GIVEN DATA:

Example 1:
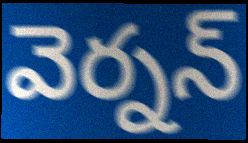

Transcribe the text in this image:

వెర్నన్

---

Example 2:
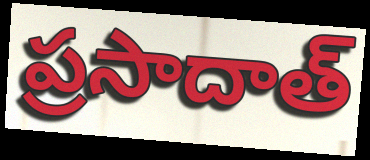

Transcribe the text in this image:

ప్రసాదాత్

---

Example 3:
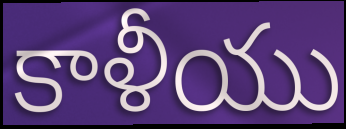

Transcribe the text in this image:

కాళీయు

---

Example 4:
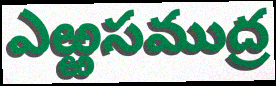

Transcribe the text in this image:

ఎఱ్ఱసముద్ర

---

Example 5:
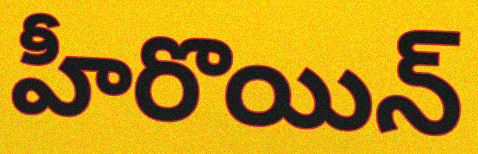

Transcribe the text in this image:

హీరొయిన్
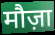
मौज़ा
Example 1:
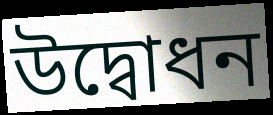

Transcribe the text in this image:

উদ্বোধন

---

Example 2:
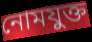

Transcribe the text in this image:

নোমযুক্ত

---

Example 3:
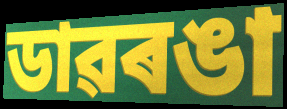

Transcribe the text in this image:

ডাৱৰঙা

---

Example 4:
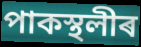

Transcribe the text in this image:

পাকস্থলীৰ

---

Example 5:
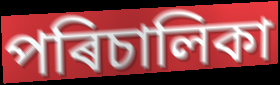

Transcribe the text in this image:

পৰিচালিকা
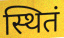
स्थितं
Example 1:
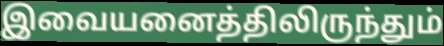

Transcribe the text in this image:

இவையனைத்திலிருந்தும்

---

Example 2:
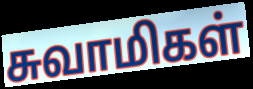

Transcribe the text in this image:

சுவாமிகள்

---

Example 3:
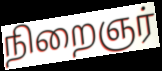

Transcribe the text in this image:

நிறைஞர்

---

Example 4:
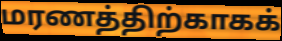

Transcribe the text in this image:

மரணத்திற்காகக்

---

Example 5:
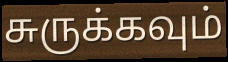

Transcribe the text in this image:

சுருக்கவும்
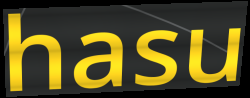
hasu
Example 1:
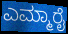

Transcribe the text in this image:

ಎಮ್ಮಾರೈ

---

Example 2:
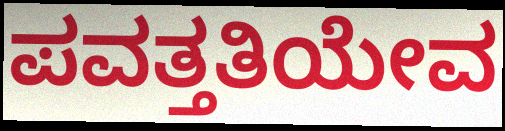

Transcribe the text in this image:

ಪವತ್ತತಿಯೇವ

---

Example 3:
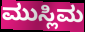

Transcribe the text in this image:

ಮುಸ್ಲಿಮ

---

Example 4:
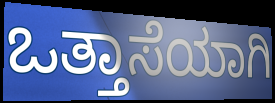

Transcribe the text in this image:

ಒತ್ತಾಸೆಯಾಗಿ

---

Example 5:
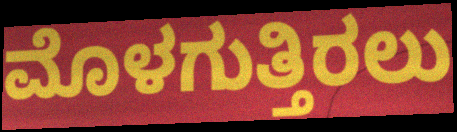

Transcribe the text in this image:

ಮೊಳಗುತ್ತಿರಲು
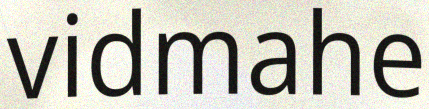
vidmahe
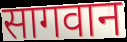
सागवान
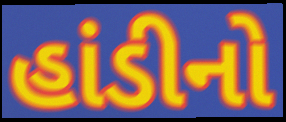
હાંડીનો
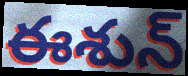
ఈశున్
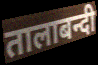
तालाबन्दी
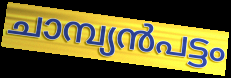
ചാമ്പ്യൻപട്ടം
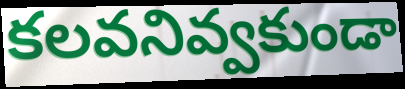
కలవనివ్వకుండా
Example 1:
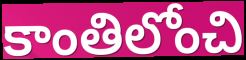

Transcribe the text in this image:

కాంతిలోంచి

EXERCISE BRIEF: I would like the material above returned exactly as it stands, without its pictures.

WRITTEN ANSWER:
Example 1:

Transcribe the text in this image:

వెర్నన్

---

Example 2:

Transcribe the text in this image:

ప్రసాదాత్

---

Example 3:

Transcribe the text in this image:

కాళీయు

---

Example 4:

Transcribe the text in this image:

ఎఱ్ఱసముద్ర

---

Example 5:

Transcribe the text in this image:

హీరొయిన్
मौज़ा
Example 1:

Transcribe the text in this image:

উদ্বোধন

---

Example 2:

Transcribe the text in this image:

নোমযুক্ত

---

Example 3:

Transcribe the text in this image:

ডাৱৰঙা

---

Example 4:

Transcribe the text in this image:

পাকস্থলীৰ

---

Example 5:

Transcribe the text in this image:

পৰিচালিকা
स्थितं
Example 1:

Transcribe the text in this image:

இவையனைத்திலிருந்தும்

---

Example 2:

Transcribe the text in this image:

சுவாமிகள்

---

Example 3:

Transcribe the text in this image:

நிறைஞர்

---

Example 4:

Transcribe the text in this image:

மரணத்திற்காகக்

---

Example 5:

Transcribe the text in this image:

சுருக்கவும்
hasu
Example 1:

Transcribe the text in this image:

ಎಮ್ಮಾರೈ

---

Example 2:

Transcribe the text in this image:

ಪವತ್ತತಿಯೇವ

---

Example 3:

Transcribe the text in this image:

ಮುಸ್ಲಿಮ

---

Example 4:

Transcribe the text in this image:

ಒತ್ತಾಸೆಯಾಗಿ

---

Example 5:

Transcribe the text in this image:

ಮೊಳಗುತ್ತಿರಲು
vidmahe
सागवान
હાંડીનો
ఈశున్
तालाबन्दी
ചാമ്പ്യൻപട്ടം
కలవనివ్వకుండా
Example 1:

Transcribe the text in this image:

కాంతిలోంచి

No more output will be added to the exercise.